For the creative process, Paul and Goldsmith go to Goodwill and ask themselves if they can do anything with the clothes they find. Paul also gets many clothes from her grandma.
“It’s a mad frenzy of creativity. It hits you all at once,” Paul said.
Their company, Raining Sunshine Co., is different than others because they take old textiles and make them new again.
“Recycling is breaking something down and making it new again. Upcycling is building something up and making it into something new without breaking it down,” Paul said.
Their fashion influence comes from whatever is trending at the moment and from family. Paul and Goldsmith also are inspired by clothes at Anthropologie.
“To me, fashion would be what makes you feel the most yourself and the most comfortable,” Paul said.
“It’s also a way of expressing yourself,” Goldsmith said.

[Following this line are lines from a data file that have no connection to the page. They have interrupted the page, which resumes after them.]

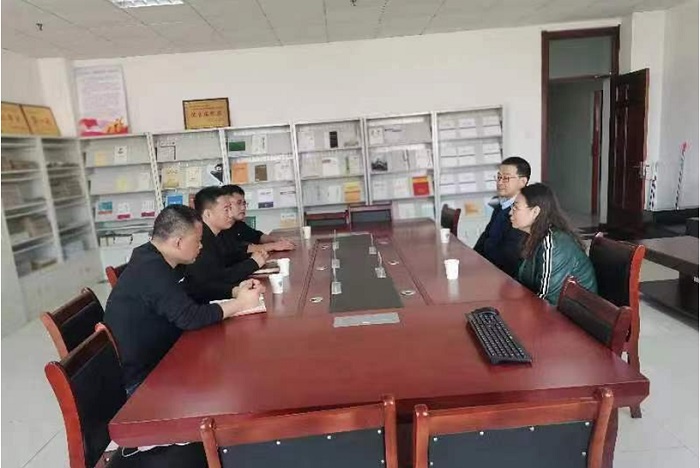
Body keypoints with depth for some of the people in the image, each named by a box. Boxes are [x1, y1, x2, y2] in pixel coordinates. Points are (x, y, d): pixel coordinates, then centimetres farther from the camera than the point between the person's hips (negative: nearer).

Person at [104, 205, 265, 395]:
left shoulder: (155, 259, 2)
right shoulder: (151, 269, -27)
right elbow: (190, 317, -29)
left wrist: (235, 291, -4)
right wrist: (239, 304, -18)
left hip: (153, 360, 8)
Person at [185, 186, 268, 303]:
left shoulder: (211, 236, 7)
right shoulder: (200, 238, -21)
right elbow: (218, 278, -22)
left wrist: (251, 259, -4)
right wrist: (253, 263, -11)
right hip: (202, 303, -8)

Fashion goes in and out of style constantly. Paul and Goldsmith try to stay at the forefront of fashion. Their favorite brands include Anthropologie, Free People and Boden.
As a goal, Raining Sunshine Co. said they would love to be able to sell things so that Paul and Goldsmith can use their creativity to bless other people, do something they enjoy and make extra money through college.

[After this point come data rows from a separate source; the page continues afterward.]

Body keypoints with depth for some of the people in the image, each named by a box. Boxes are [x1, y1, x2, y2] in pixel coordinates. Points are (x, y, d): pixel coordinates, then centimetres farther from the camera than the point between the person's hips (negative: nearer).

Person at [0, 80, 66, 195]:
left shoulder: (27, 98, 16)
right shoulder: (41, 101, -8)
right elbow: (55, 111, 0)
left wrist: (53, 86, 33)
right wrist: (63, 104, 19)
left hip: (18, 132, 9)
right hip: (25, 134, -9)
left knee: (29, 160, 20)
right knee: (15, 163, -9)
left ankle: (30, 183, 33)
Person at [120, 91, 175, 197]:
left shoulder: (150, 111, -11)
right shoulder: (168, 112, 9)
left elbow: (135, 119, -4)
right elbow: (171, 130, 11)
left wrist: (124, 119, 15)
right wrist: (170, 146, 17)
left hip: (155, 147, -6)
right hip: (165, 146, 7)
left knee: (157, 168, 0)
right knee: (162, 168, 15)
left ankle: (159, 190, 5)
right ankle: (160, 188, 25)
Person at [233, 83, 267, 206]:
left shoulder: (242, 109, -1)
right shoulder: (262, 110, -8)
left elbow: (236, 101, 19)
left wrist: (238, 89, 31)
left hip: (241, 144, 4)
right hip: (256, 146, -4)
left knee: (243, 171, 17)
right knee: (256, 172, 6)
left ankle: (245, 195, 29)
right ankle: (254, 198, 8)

Their company is different, Paul said, because they often get girls of all different shapes and sizes to model their clothing.
“Whenever our models wear our clothes and get photographed, oftentimes they say they aren’t photogenic,” Paul said. “It’s really cool watching girls who do not think they are beautiful come alive and feel beautiful with what they are wearing and how the pictures turn out. It’s a really cool experience. Our clothes make people feel beautiful, which is more important than the way you look.”
As far as finding models, Paul and Goldsmith think about who they know fits the size of the clothing. Sometimes, people message them and ask if they can model their clothes.
Hayley Hughes, a sophomore exercise science major, has modeled for Raining Sunshine Co.
“It was cool to model the clothes because they are truly one of a kind and they made me feel so beautiful,” Hughes said.
According to Paul and Goldsmith, Appalachian State students’ style is Birkenstocks, wool socks, T-shirts, flannels, headbands and Nike shorts or high-waisted shorts.
“Appalachian style is incredibly freeing because I feel like there is not a lot of hate for the way you look, which is so nice. That says a lot about Appalachian State University,” Paul said.
In Paul’s opinion, the next big thing in fashion is Dansko nurse clogs, but according to Goldsmith, the early 2000s are coming back.
“We are dressing like the ‘90s right now and we are slowly progressing to the 2000s,” Goldsmith said.
Paul and Goldsmith stay up-to-date on fashion by looking on Pinterest, Instagram and on campus.
“In some ways I follow fashion, but a lot of the things that I make are classic pieces. These pieces are not necessarily in one generation or another. They are just classic,” Paul said.
One of the reasons Paul and Goldsmith work well together is because Goldsmith follows trends and Paul is the opposite.
“If this continues and becomes a good way of sourcing my creativity, I would love to try to work out a way to use speech pathology with creating things regardless of whether it is clothes or not. I want to connect different worlds— brain, hands and speech,” Paul said.
Their clothes can be found on their Etsy shop called Raining Sunshine Co. and on Poshmark. They also have an Instagram account, which can also be found under Raining Sunshine Co. Raining Sunshine Co. often sells crop tops and anything denim. Paul and Goldsmith use all platforms to promote their work.
“We both have a lot of Instagram followers and we post about it. We also send the pictures to the models and then they will post about it and tag us,” Goldsmith said.
Soon, Raining Sunshine Co. will be putting business cards up in Crossroads and will also start selling headbands there.
“I hope that wherever our clothes go, that it is raining sunshine,” Paul said.